Preventie en interventie

  • Om de kosteneffectiviteit van interventies bij kinderen met overgewicht te bestuderen is het van belang om door longitudinaal onderzoek de associatie tussen overgewicht op kinderleeftijd en de ‘lifetime’ kosten voor de gezondheidszorg te berekenen.
  • Er dient nader onderzoek verricht te worden om inzicht te krijgen in wat de meest effectieve aanpak is van kinderen met overgewicht zonder obesitas. Dergelijk onderzoek dient rekening te houden met leeftijd, geslacht, socio- economische positie en etniciteit.
  • Er dient nader onderzoek verricht te worden naar het effect van interventies die gericht zijn op opvoedingsondersteuning.

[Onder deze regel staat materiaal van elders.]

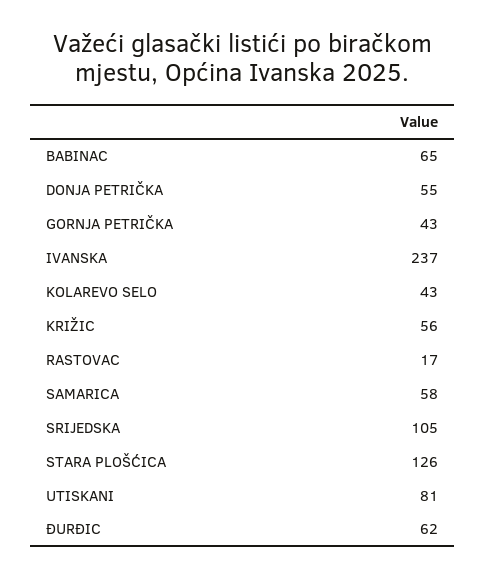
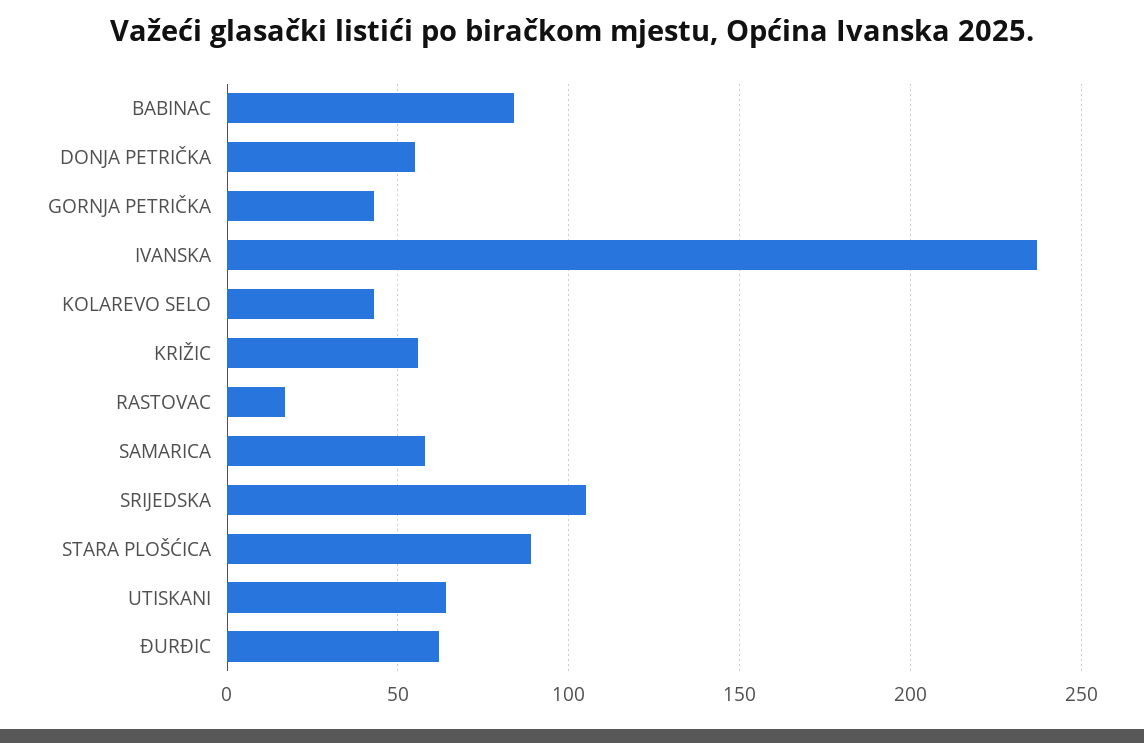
BABINAC: 65 -> 85
STARA PLOŠĆICA: 126 -> 90
UTISKANI: 81 -> 65

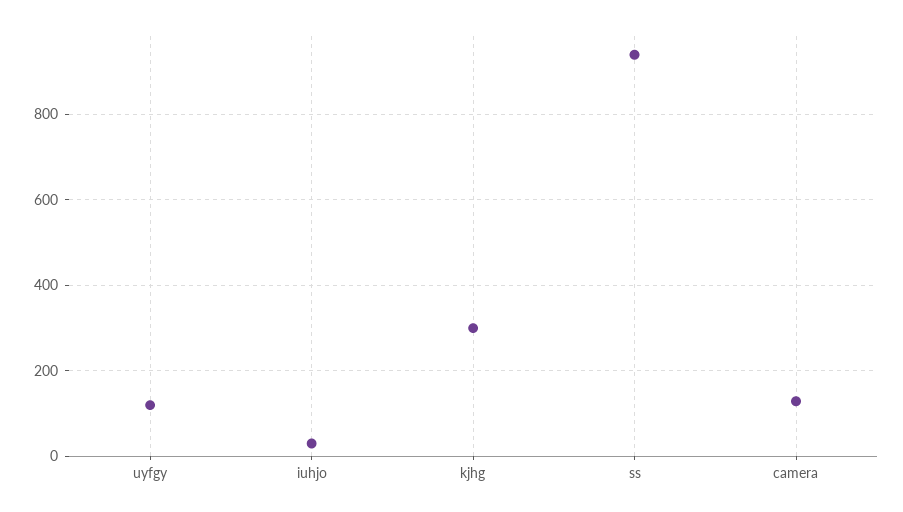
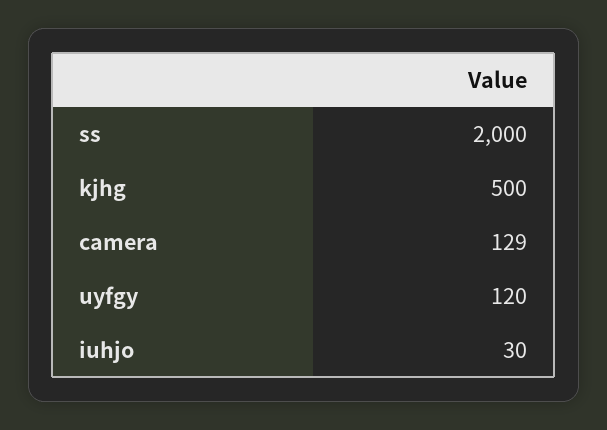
kjhg: 300 -> 500
ss: 940 -> 2000

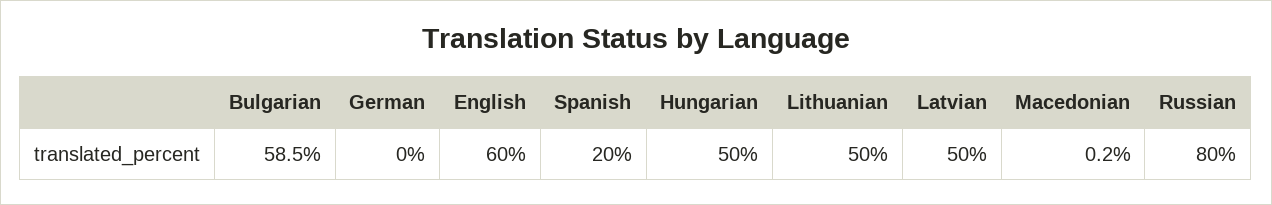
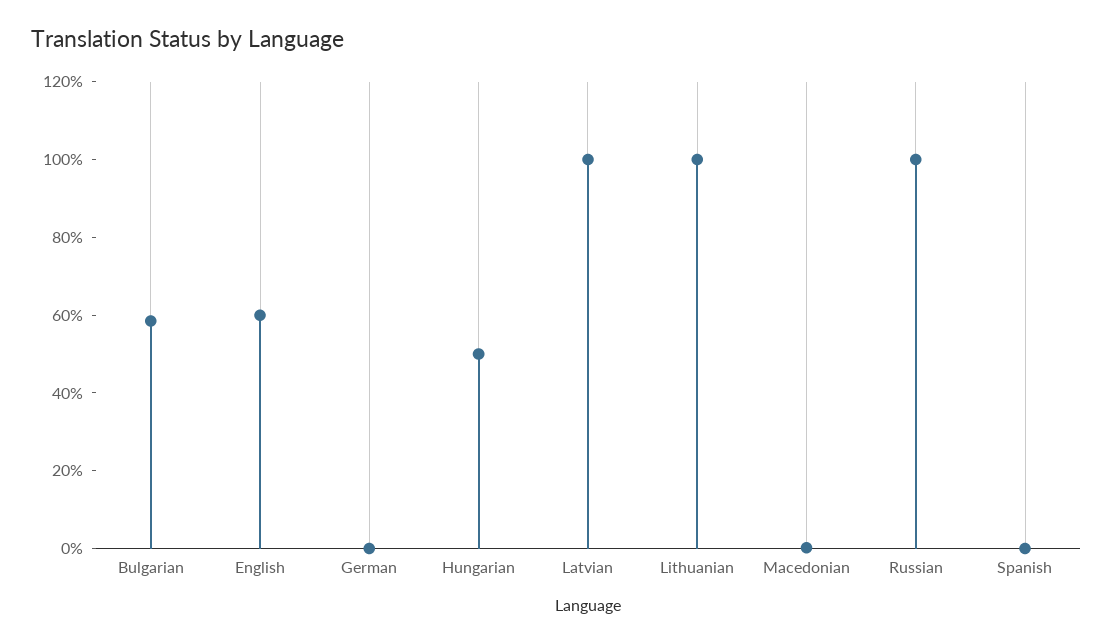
Spanish: 20 -> 0
Lithuanian: 50 -> 100
Latvian: 50 -> 100
Russian: 80 -> 100

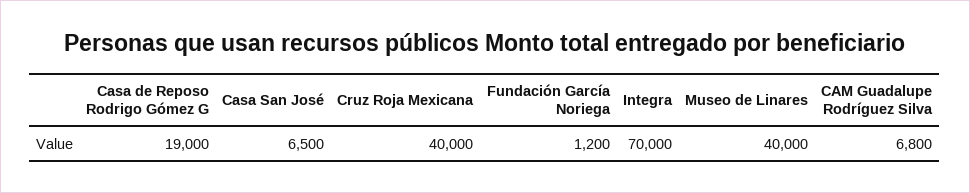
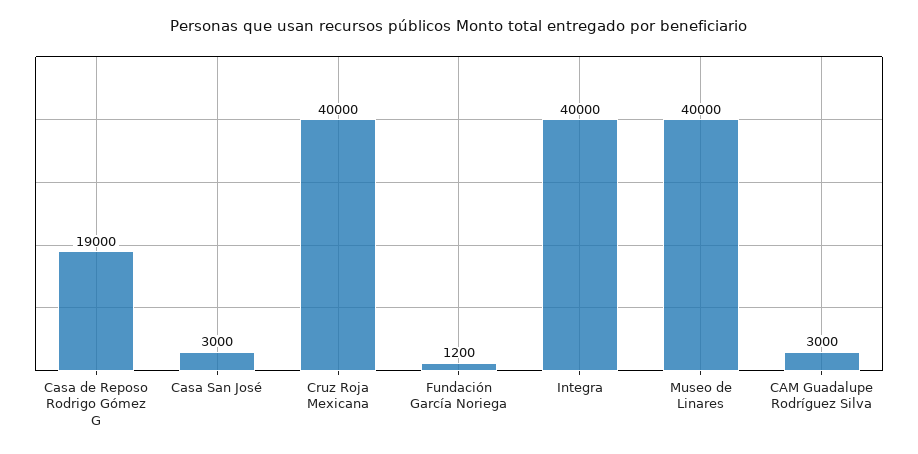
Casa San José: 6500 -> 3000
Integra: 70000 -> 40000
CAM Guadalupe Rodríguez Silva: 6800 -> 3000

  • Er zijn aanwijzingen dat een korte slaapduur en overgewicht bij kinderen geassocieerd zijn. Slapen heeft een gunstige invloed op veel gezondheidsklachten en nader onderzoek bij kinderen met overgewicht is belangrijk.
  • Nader onderzoek is nodig om te bepalen of kinderen met obesitas bij wie door de huisarts/kinderarts geen comorbiditeit wordt gevonden effectief kunnen worden begeleid in de JGZ.
  • Nader onderzoek is nodig om te bepalen of en welke interventie bij kinderen met een hoog lichaamsgewicht op de leeftijd 0-2 jaar veilig en nuttig is.